*** Provided entries Section Begins ***

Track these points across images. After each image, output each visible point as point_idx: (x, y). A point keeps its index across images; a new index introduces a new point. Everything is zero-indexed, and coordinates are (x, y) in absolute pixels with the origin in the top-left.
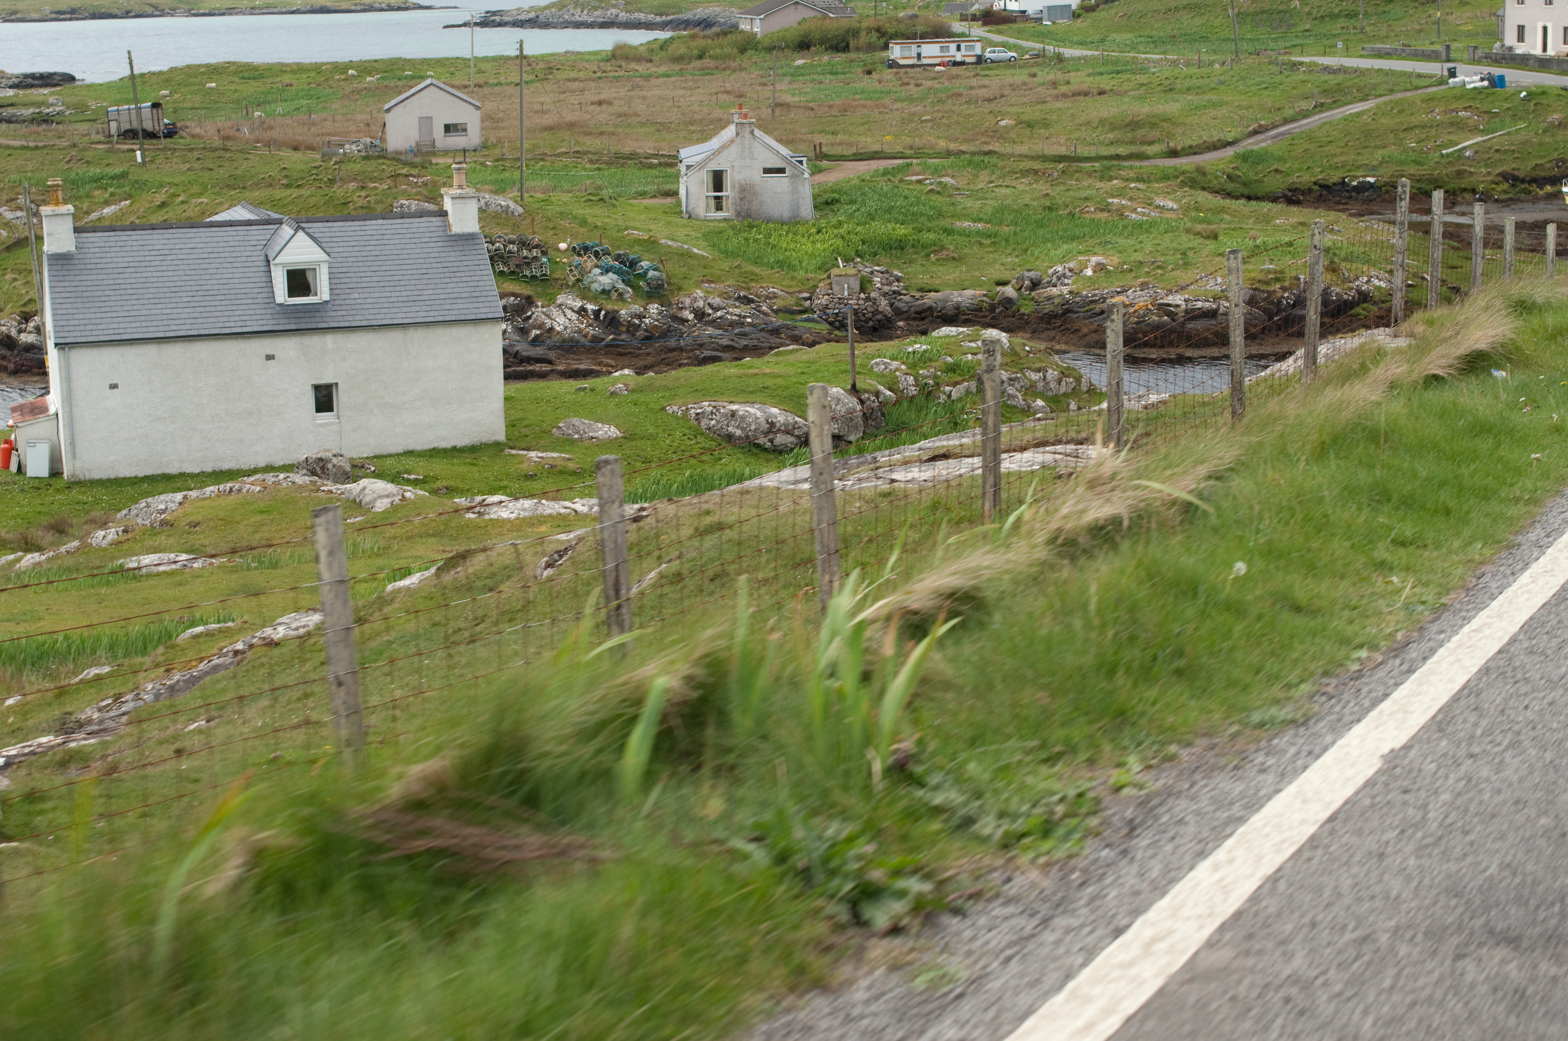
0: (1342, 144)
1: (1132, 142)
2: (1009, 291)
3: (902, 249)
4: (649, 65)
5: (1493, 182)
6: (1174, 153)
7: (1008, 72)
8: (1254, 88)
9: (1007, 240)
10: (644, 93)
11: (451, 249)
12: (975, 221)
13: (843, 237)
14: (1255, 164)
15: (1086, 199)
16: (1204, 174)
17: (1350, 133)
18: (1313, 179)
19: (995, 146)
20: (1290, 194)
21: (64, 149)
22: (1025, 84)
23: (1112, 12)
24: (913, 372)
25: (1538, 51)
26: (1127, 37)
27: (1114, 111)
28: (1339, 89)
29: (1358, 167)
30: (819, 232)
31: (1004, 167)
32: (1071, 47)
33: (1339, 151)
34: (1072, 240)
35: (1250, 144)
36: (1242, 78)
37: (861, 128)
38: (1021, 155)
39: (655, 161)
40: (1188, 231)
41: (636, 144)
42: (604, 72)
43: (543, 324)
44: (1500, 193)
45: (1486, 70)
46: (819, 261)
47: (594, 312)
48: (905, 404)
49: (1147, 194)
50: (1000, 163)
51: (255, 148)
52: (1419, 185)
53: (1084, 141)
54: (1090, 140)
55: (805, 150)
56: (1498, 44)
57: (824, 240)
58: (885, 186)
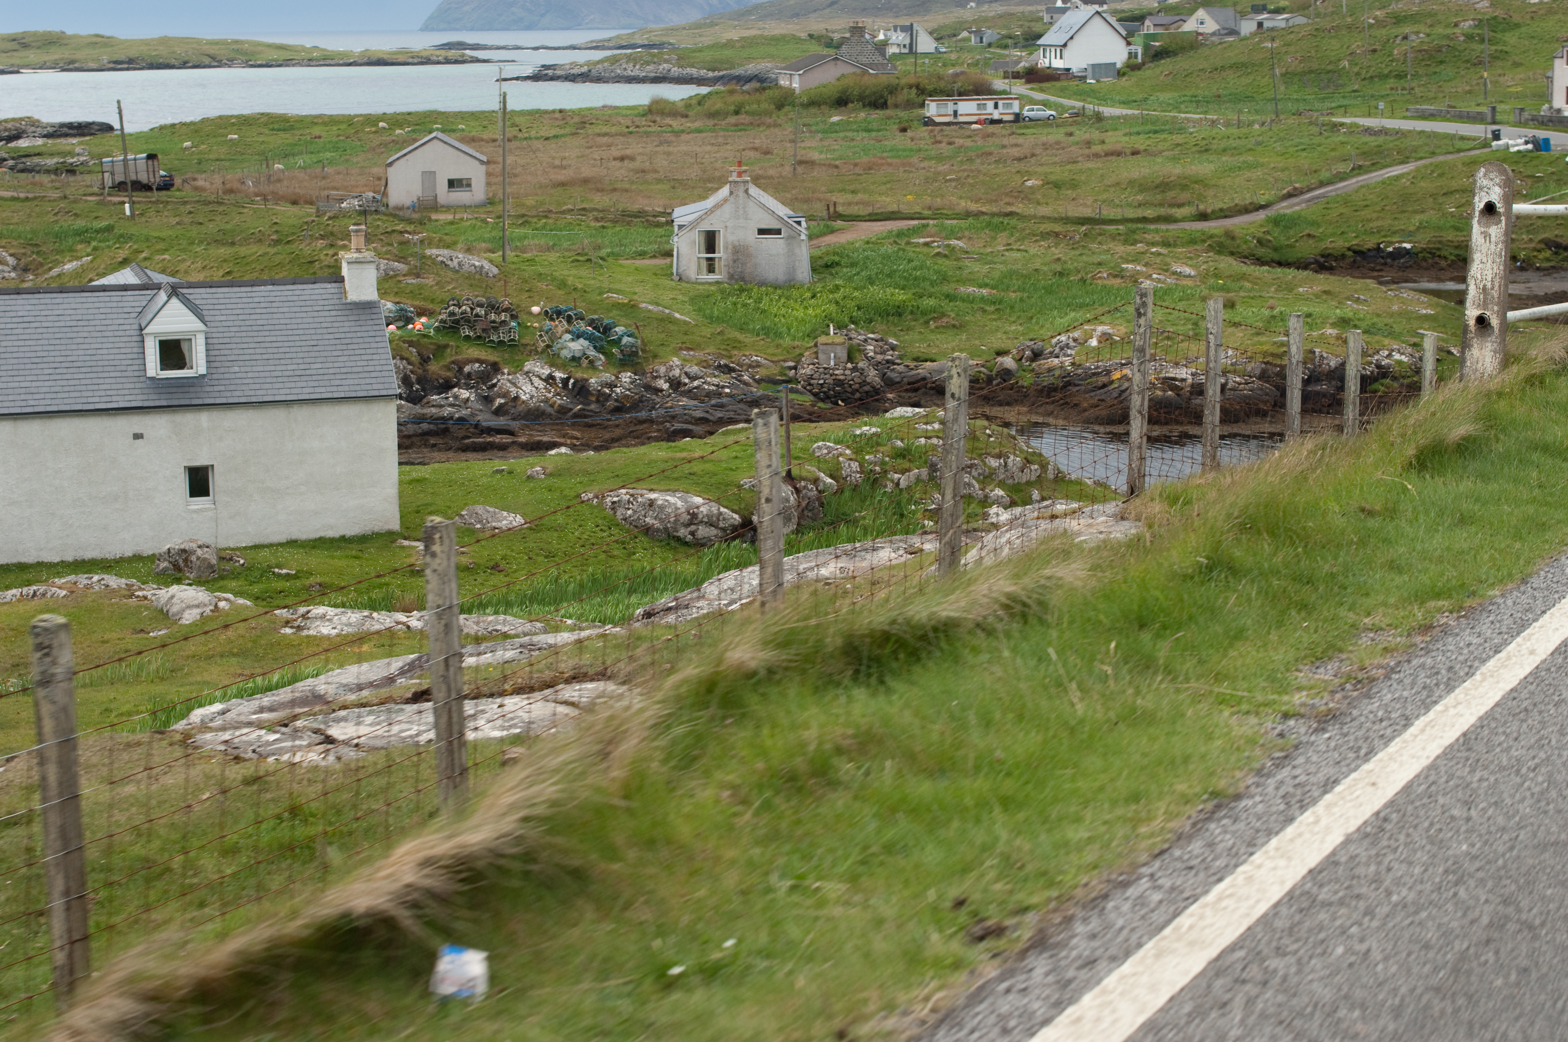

*** Provided entries Section Ends ***

= Work instruction =
Return all the records above line for line, without any change, but leave out the picture lines.

= Exercise result =
Track these points across images. After each image, output each visible point as point_idx: (x, y). A point keeps its index across images; a new index introduces a new point. Everything is zero-indexed, and coordinates are (x, y) in absolute pixels with the origin in the top-left.
0: (1342, 144)
1: (1132, 142)
2: (1009, 291)
3: (902, 249)
4: (649, 65)
5: (1493, 182)
6: (1174, 153)
7: (1008, 72)
8: (1254, 88)
9: (1007, 240)
10: (644, 93)
11: (451, 249)
12: (975, 221)
13: (843, 237)
14: (1255, 164)
15: (1086, 199)
16: (1204, 174)
17: (1350, 133)
18: (1313, 179)
19: (995, 146)
20: (1290, 194)
21: (64, 149)
22: (1025, 84)
23: (1112, 12)
24: (913, 372)
25: (1538, 51)
26: (1127, 37)
27: (1114, 111)
28: (1339, 89)
29: (1358, 167)
30: (819, 232)
31: (1004, 167)
32: (1071, 47)
33: (1339, 151)
34: (1072, 240)
35: (1250, 144)
36: (1242, 78)
37: (861, 128)
38: (1021, 155)
39: (655, 161)
40: (1188, 231)
41: (636, 144)
42: (604, 72)
43: (543, 324)
44: (1500, 193)
45: (1486, 70)
46: (819, 261)
47: (594, 312)
48: (905, 404)
49: (1147, 194)
50: (1000, 163)
51: (255, 148)
52: (1419, 185)
53: (1084, 141)
54: (1090, 140)
55: (805, 150)
56: (1498, 44)
57: (824, 240)
58: (885, 186)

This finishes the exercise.